While some of the findings of Data Science Revealed contrasting DS and BI give me heartburn, I'm pretty much in agreement with the survey's organizational implications. The admonition that DS professionals must be built rather than bought is spot on. Companies should “find practitioners with the intellectual curiosity and technical depth to solve big data problems, with academic concentrations in the hard sciences, statistics, and mathematics ... Rather than hiring for experience with a certain toolkit, companies should invest in on-the-job training with their chosen set of emerging technologies.” This aligns with OpenBI's strategy of hiring scientifically-inclined graduates for BI consulting, most of who are not CS majors.

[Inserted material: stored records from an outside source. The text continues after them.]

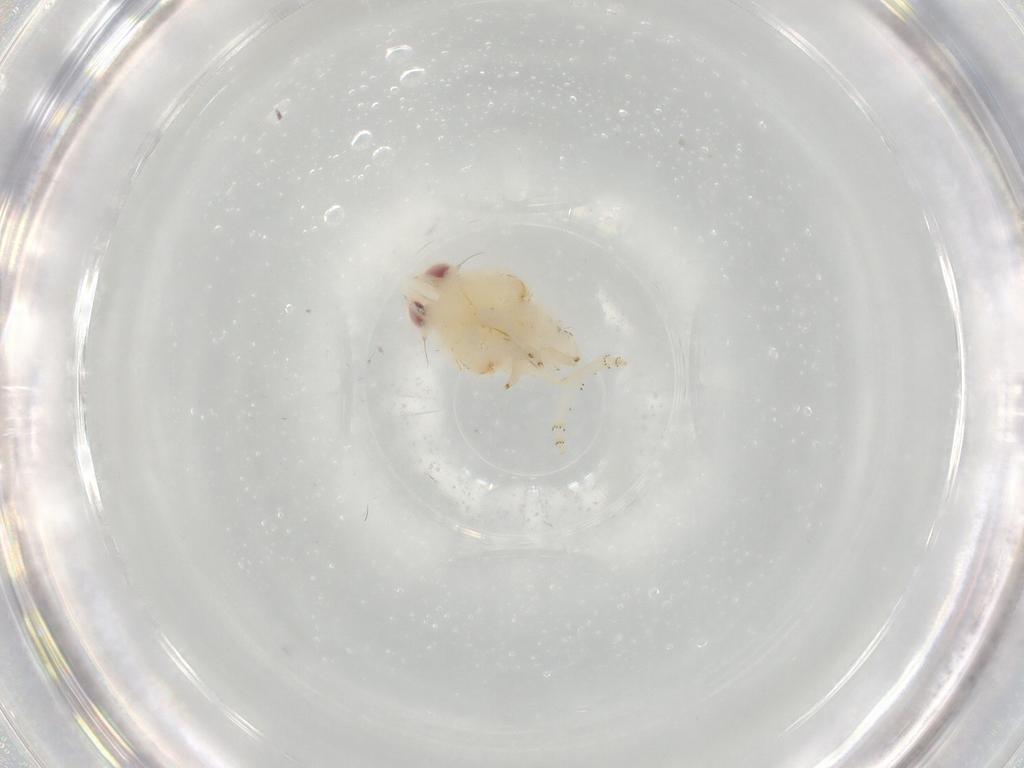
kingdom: Animalia
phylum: Arthropoda
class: Insecta
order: Hemiptera
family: Nogodinidae
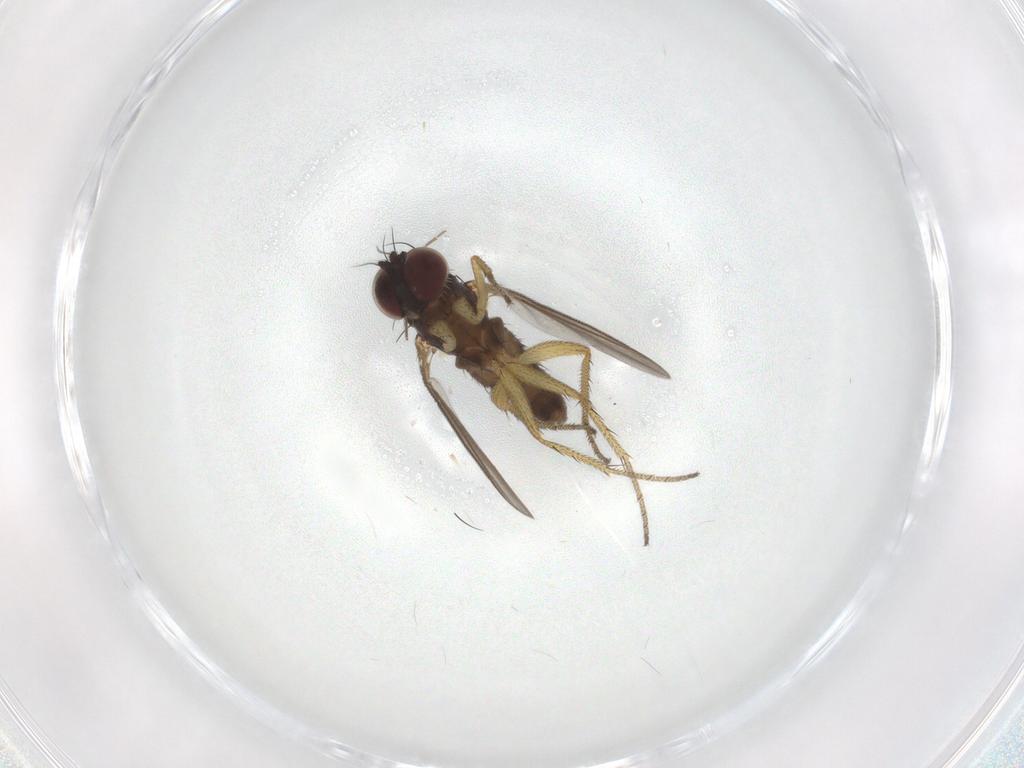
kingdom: Animalia
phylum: Arthropoda
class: Insecta
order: Diptera
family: Dolichopodidae
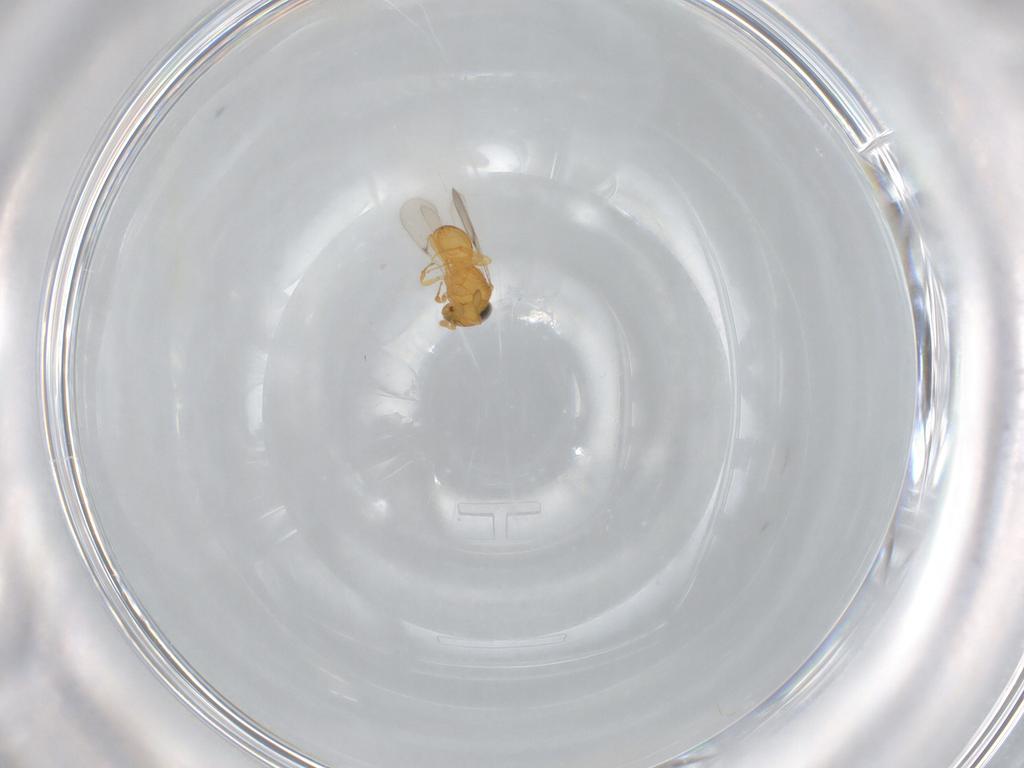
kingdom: Animalia
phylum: Arthropoda
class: Insecta
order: Hymenoptera
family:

As DS matures, look for additional division of labor in the discipline, with sub-specialties evolving in the science of business, big data integration, statistical learning, visualization, user experience, et al. “Once companies have brought in the right talent, they need to create an environment conducive to effective data science. That means building high-performing, cross-functional teams that include a variety of roles, including programmers, statisticians, and graphic designers, and aligning them to directly support interested business decision makers.”